Yo asumo que el gobierno mexicano no estaba informado con antelación a la detención en el aeropuerto de Los Ángeles y es evidente que el gobierno de EU ha perdido totalmente, por experiencias anteriores, la confianza al presidente López Obrador en lo relativo a la detención de funcionarios o miembros de la delincuencia organizada.

Desde hace más de 16 años, el principal responsable de la lucha contra la delincuencia organizada ha sido el Ejército y en menor medida la Marina. El resultado ha sido un fracaso, no sólo porque la violencia ha aumentado, sino porque los grupos delictivos se han fortalecido y han diversificado sus actividades a otros rubros como los secuestros, el derecho de piso y el robo de combustibles. En este último delito, recordemos que había un general que, desde el interior de Pemex, operaba para proteger a los huachicoleros.

El Ejército como parte del Estado mexicano nunca ha estado al margen de la corrupción en la compra de armamento, pero los gobiernos han preferido siempre hacerse de la vista gorda y la Secretaría de la Defensa ha funcionado como un Estado dentro del Estado, con sus propias leyes y órganos de control y de justicia. Siempre se habló del riesgo que se corría al meter al Ejército en el combate al narcotráfico y por lo que conocemos de la denuncia en contra del general, en caso de resultar cierto, ese riesgo se hizo realidad.

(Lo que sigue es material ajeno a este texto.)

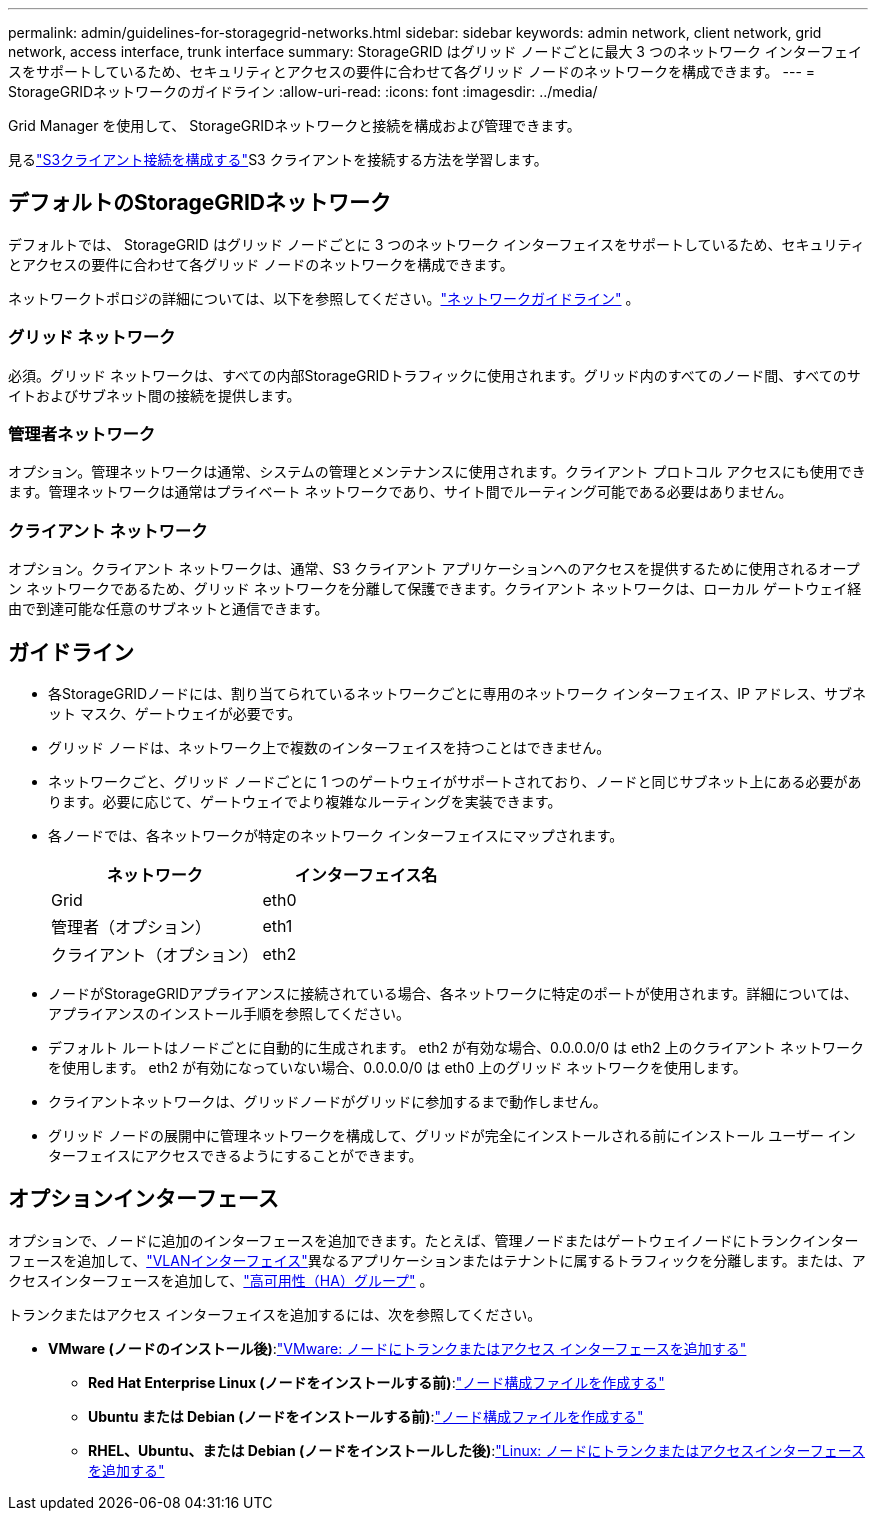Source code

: ---
permalink: admin/guidelines-for-storagegrid-networks.html 
sidebar: sidebar 
keywords: admin network, client network, grid network, access interface, trunk interface 
summary: StorageGRID はグリッド ノードごとに最大 3 つのネットワーク インターフェイスをサポートしているため、セキュリティとアクセスの要件に合わせて各グリッド ノードのネットワークを構成できます。 
---
= StorageGRIDネットワークのガイドライン
:allow-uri-read: 
:icons: font
:imagesdir: ../media/


[role="lead"]
Grid Manager を使用して、 StorageGRIDネットワークと接続を構成および管理できます。

見るlink:configuring-client-connections.html["S3クライアント接続を構成する"]S3 クライアントを接続する方法を学習します。



== デフォルトのStorageGRIDネットワーク

デフォルトでは、 StorageGRID はグリッド ノードごとに 3 つのネットワーク インターフェイスをサポートしているため、セキュリティとアクセスの要件に合わせて各グリッド ノードのネットワークを構成できます。

ネットワークトポロジの詳細については、以下を参照してください。link:../network/index.html["ネットワークガイドライン"] 。



=== グリッド ネットワーク

必須。グリッド ネットワークは、すべての内部StorageGRIDトラフィックに使用されます。グリッド内のすべてのノード間、すべてのサイトおよびサブネット間の接続を提供します。



=== 管理者ネットワーク

オプション。管理ネットワークは通常、システムの管理とメンテナンスに使用されます。クライアント プロトコル アクセスにも使用できます。管理ネットワークは通常はプライベート ネットワークであり、サイト間でルーティング可能である必要はありません。



=== クライアント ネットワーク

オプション。クライアント ネットワークは、通常、S3 クライアント アプリケーションへのアクセスを提供するために使用されるオープン ネットワークであるため、グリッド ネットワークを分離して保護できます。クライアント ネットワークは、ローカル ゲートウェイ経由で到達可能な任意のサブネットと通信できます。



== ガイドライン

* 各StorageGRIDノードには、割り当てられているネットワークごとに専用のネットワーク インターフェイス、IP アドレス、サブネット マスク、ゲートウェイが必要です。
* グリッド ノードは、ネットワーク上で複数のインターフェイスを持つことはできません。
* ネットワークごと、グリッド ノードごとに 1 つのゲートウェイがサポートされており、ノードと同じサブネット上にある必要があります。必要に応じて、ゲートウェイでより複雑なルーティングを実装できます。
* 各ノードでは、各ネットワークが特定のネットワーク インターフェイスにマップされます。
+
[cols="1a,1a"]
|===
| ネットワーク | インターフェイス名 


 a| 
Grid
 a| 
eth0



 a| 
管理者（オプション）
 a| 
eth1



 a| 
クライアント（オプション）
 a| 
eth2

|===
* ノードがStorageGRIDアプライアンスに接続されている場合、各ネットワークに特定のポートが使用されます。詳細については、アプライアンスのインストール手順を参照してください。
* デフォルト ルートはノードごとに自動的に生成されます。  eth2 が有効な場合、0.0.0.0/0 は eth2 上のクライアント ネットワークを使用します。  eth2 が有効になっていない場合、0.0.0.0/0 は eth0 上のグリッド ネットワークを使用します。
* クライアントネットワークは、グリッドノードがグリッドに参加するまで動作しません。
* グリッド ノードの展開中に管理ネットワークを構成して、グリッドが完全にインストールされる前にインストール ユーザー インターフェイスにアクセスできるようにすることができます。




== オプションインターフェース

オプションで、ノードに追加のインターフェースを追加できます。たとえば、管理ノードまたはゲートウェイノードにトランクインターフェースを追加して、link:../admin/configure-vlan-interfaces.html["VLANインターフェイス"]異なるアプリケーションまたはテナントに属するトラフィックを分離します。または、アクセスインターフェースを追加して、link:../admin/configure-high-availability-group.html["高可用性（HA）グループ"] 。

トランクまたはアクセス インターフェイスを追加するには、次を参照してください。

* *VMware (ノードのインストール後)*:link:../maintain/vmware-adding-trunk-or-access-interfaces-to-node.html["VMware: ノードにトランクまたはアクセス インターフェースを追加する"]
+
** *Red Hat Enterprise Linux (ノードをインストールする前)*:link:../rhel/creating-node-configuration-files.html["ノード構成ファイルを作成する"]
** *Ubuntu または Debian (ノードをインストールする前)*:link:../ubuntu/creating-node-configuration-files.html["ノード構成ファイルを作成する"]
** *RHEL、Ubuntu、または Debian (ノードをインストールした後)*:link:../maintain/linux-adding-trunk-or-access-interfaces-to-node.html["Linux: ノードにトランクまたはアクセスインターフェースを追加する"]



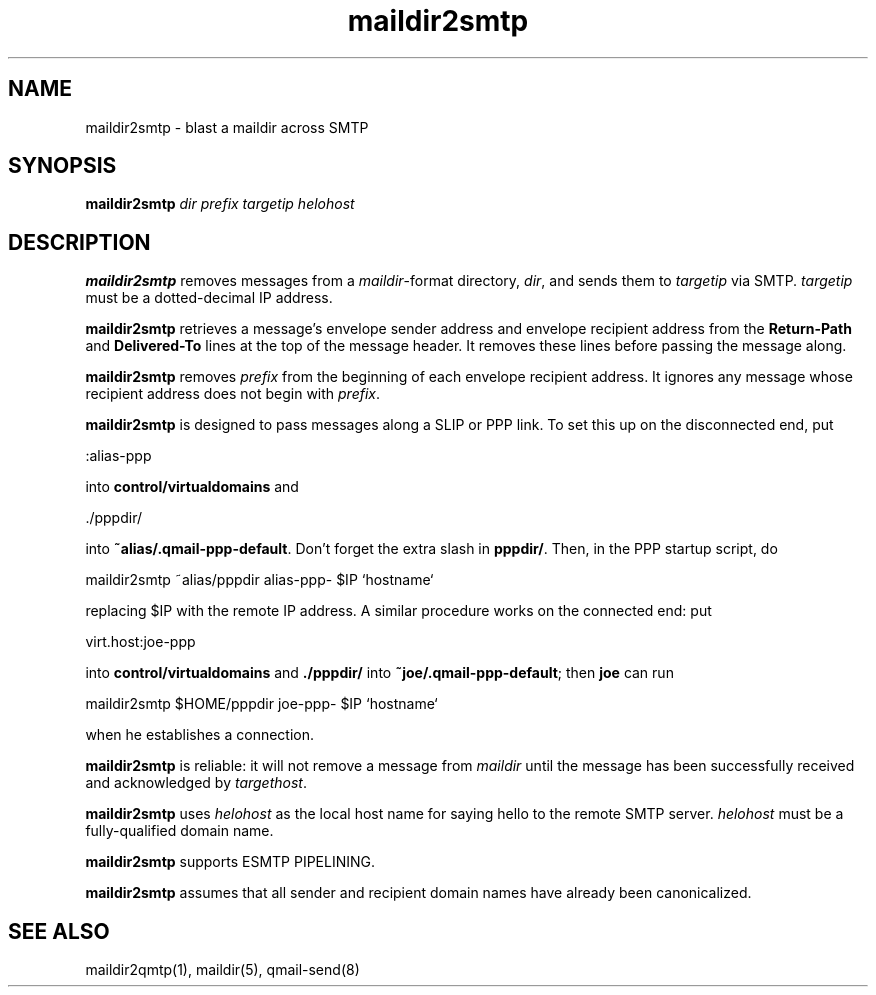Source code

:.TH maildir2smtp 1
.SH NAME
maildir2smtp \- blast a maildir across SMTP
.SH SYNOPSIS
.B maildir2smtp
.I dir
.I prefix
.I targetip
.I helohost
.SH DESCRIPTION
.B maildir2smtp
removes messages
from a
.IR maildir -format
directory,
.IR dir ,
and sends them to
.I targetip
via SMTP.
.I targetip
must be a dotted-decimal IP address.

.B maildir2smtp
retrieves a message's envelope sender address and envelope recipient address
from the
.B Return-Path
and
.B Delivered-To
lines at the top of the message header.
It removes these lines before passing the message along.

.B maildir2smtp
removes
.I prefix
from the beginning of each envelope recipient address.
It ignores any message whose recipient address does not begin with
.IR prefix .

.B maildir2smtp
is designed to pass messages along a SLIP or PPP link.
To set this up on the disconnected end, put

.EX
   :alias-ppp
.EE

into
.B control/virtualdomains
and

.EX
   ./pppdir/
.EE

into
.BR ~alias/.qmail-ppp-default .
Don't forget the extra slash in
.BR pppdir/ .
Then, in the PPP startup script, do

.EX
   maildir2smtp ~alias/pppdir alias-ppp- $IP `hostname`
.EE

replacing $IP with the remote IP address.
A similar procedure works on the connected end: put

.EX
   virt.host:joe-ppp
.EE

into
.B control/virtualdomains
and
.B ./pppdir/
into
.BR ~joe/.qmail-ppp-default ;
then
.B joe
can run

.EX
   maildir2smtp $HOME/pppdir joe-ppp- $IP `hostname`
.EE

when he establishes a connection.

.B maildir2smtp
is reliable:
it will not remove a message from
.I maildir
until the message has been successfully received and acknowledged
by
.IR targethost .

.B maildir2smtp
uses
.I helohost
as the local host name for saying hello to the remote SMTP server.
.I helohost
must be a fully-qualified domain name.

.B maildir2smtp
supports ESMTP PIPELINING.

.B maildir2smtp
assumes that all sender and recipient domain names
have already been canonicalized.
.SH "SEE ALSO"
maildir2qmtp(1),
maildir(5),
qmail-send(8)
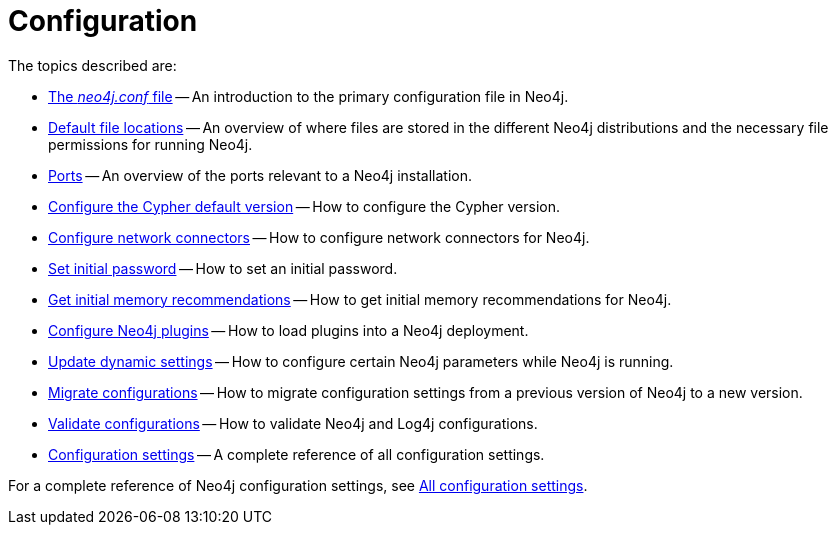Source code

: [[configuration]]
= Configuration
:description: This chapter describes the configuration of Neo4j components.

The topics described are:

* xref:configuration/neo4j-conf.adoc[The _neo4j.conf_ file] -- An introduction to the primary configuration file in Neo4j.
* xref:configuration/file-locations.adoc[Default file locations] -- An overview of where files are stored in the different Neo4j distributions and the necessary file permissions for running Neo4j.
//* <<network-architecture, Network architecture>> -- A visual representation of the Neo4j network architecture.
* xref:configuration/ports.adoc[Ports] -- An overview of the ports relevant to a Neo4j installation.
* xref:configuration/cypher-version-configuration.adoc[Configure the Cypher default version] -- How to configure the Cypher version.
* xref:configuration/connectors.adoc[Configure network connectors] -- How to configure network connectors for Neo4j.
* xref:configuration/set-initial-password.adoc[Set initial password] -- How to set an initial password.
* xref:configuration/neo4j-admin-memrec.adoc[Get initial memory recommendations] -- How to get initial memory recommendations for Neo4j.
* xref:configuration/plugins.adoc[Configure Neo4j plugins] -- How to load plugins into a Neo4j deployment.
* xref:configuration/dynamic-settings.adoc[Update dynamic settings] -- How to configure certain Neo4j parameters while Neo4j is running.
* xref:configuration/migrate-configuration.adoc[Migrate configurations] -- How to migrate configuration settings from a previous version of Neo4j to a new version.
* xref:configuration/validate-config.adoc[Validate configurations] -- How to validate Neo4j and Log4j configurations.
* xref:configuration/configuration-settings.adoc[Configuration settings] -- A complete reference of all configuration settings.

For a complete reference of Neo4j configuration settings, see xref:configuration/configuration-settings.adoc[All configuration settings].


//include::network-architecture.adoc[leveloffset=+1]


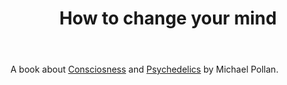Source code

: :PROPERTIES:
:ID:       20210627T195155.888933
:END:
#+TITLE: How to change your mind
A book about [[file:20200507190903-consciosness.org][Consciosness]] and [[file:2020-05-12-psychedelics.org][Psychedelics]] by Michael Pollan.


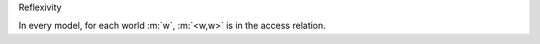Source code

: .. cssclass:: definiendum smallcaps

Reflexivity

.. cssclass:: definiens

In every model, for each world :m:`w`, :m:`<w,w>` is in the access relation.
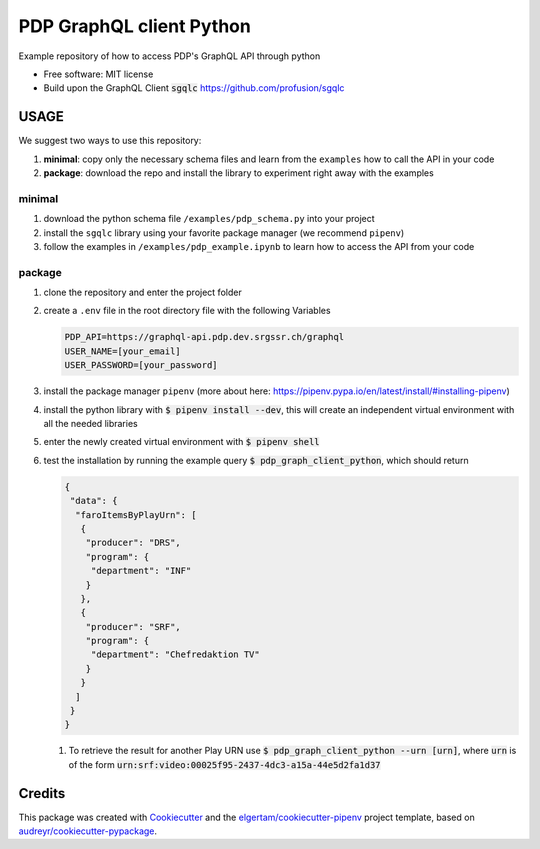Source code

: =========================
PDP GraphQL client Python
=========================


.. image:: https://img.shields.io/pypi/v/pdp_graphql_client_python.svg
        :target: https://pypi.org/project/pdp_graphql_client_python

.. image:: https://img.shields.io/travis/SRGSSR/pdp_graphql_client_python.svg
        :target: https://travis-ci.org/SRGSSR/pdp_graphql_client_python

.. image:: https://readthedocs.org/projects/pdp-graphql-client-python/badge/?version=latest
        :target: https://pdp-graphql-client-python.readthedocs.io/en/latest/?badge=latest
        :alt: Documentation Status




Example repository of how to access PDP's GraphQL API through python


* Free software: MIT license

* Build upon the GraphQL Client :code:`sgqlc` https://github.com/profusion/sgqlc

USAGE
--------

We suggest two ways to use this repository:

#. **minimal**: copy only the necessary schema files and learn from the ``examples`` how to call the API in your code

#. **package**: download the repo and install the library to experiment right away with the examples


minimal
********

#. download the python schema file ``/examples/pdp_schema.py`` into your project

#. install the ``sgqlc`` library using your favorite package manager (we recommend ``pipenv``)

#. follow the examples in ``/examples/pdp_example.ipynb`` to learn how to access the API from your code

package
********

#. clone the repository and enter the project folder

#. create a ``.env`` file in the root directory file with the following Variables

   .. code-block::

        PDP_API=https://graphql-api.pdp.dev.srgssr.ch/graphql
        USER_NAME=[your_email]
        USER_PASSWORD=[your_password]

#. install the package manager ``pipenv`` (more about here: https://pipenv.pypa.io/en/latest/install/#installing-pipenv)

#. install the python library with :code:`$ pipenv install --dev`, this will create an independent virtual environment with all the needed libraries

#. enter the newly created virtual environment with :code:`$ pipenv shell`

#. test the installation by running the example query :code:`$ pdp_graph_client_python`, which should return

   .. code-block:: JSON

        {
         "data": {
          "faroItemsByPlayUrn": [
           {
            "producer": "DRS",
            "program": {
             "department": "INF"
            }
           },
           {
            "producer": "SRF",
            "program": {
             "department": "Chefredaktion TV"
            }
           }
          ]
         }
        }


   #. To retrieve the result for another Play URN use :code:`$ pdp_graph_client_python --urn [urn]`, where :code:`urn` is of the form :code:`urn:srf:video:00025f95-2437-4dc3-a15a-44e5d2fa1d37`

Credits
-------

This package was created with Cookiecutter_ and the `elgertam/cookiecutter-pipenv`_ project template, based on `audreyr/cookiecutter-pypackage`_.

.. _Cookiecutter: https://github.com/audreyr/cookiecutter
.. _`elgertam/cookiecutter-pipenv`: https://github.com/elgertam/cookiecutter-pipenv
.. _`audreyr/cookiecutter-pypackage`: https://github.com/audreyr/cookiecutter-pypackage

La detención del general es el golpe más duro que ha dado EU al gobierno de México y no podemos quedarnos sólo con los brazos cruzados esperando a ver cómo se desarrolla el proceso en los tribunales de ese país. El presidente debería crear, junto con el secretario de la Defensa, una comisión para ir a fondo en una investigación.

Por otro lado, la detención del general obliga a hacer una revisión de fondo de la estrategia para combatir el narcotráfico y la delincuencia organizada, y revisar la conveniencia de seguir con la militarización y centralización de la seguridad pública. Mientras que la corrupción se barre de arriba para abajo, la delincuencia se persigue de abajo hacia arriba, desde la comunidad y el municipio, por lo que el fortalecimiento de las policías locales es una tarea urgente y pendiente. Es necesario también abrir un debate nacional sobre cuál debe ser el papel y los límites que deben tener las Fuerzas Armadas en la vida nacional.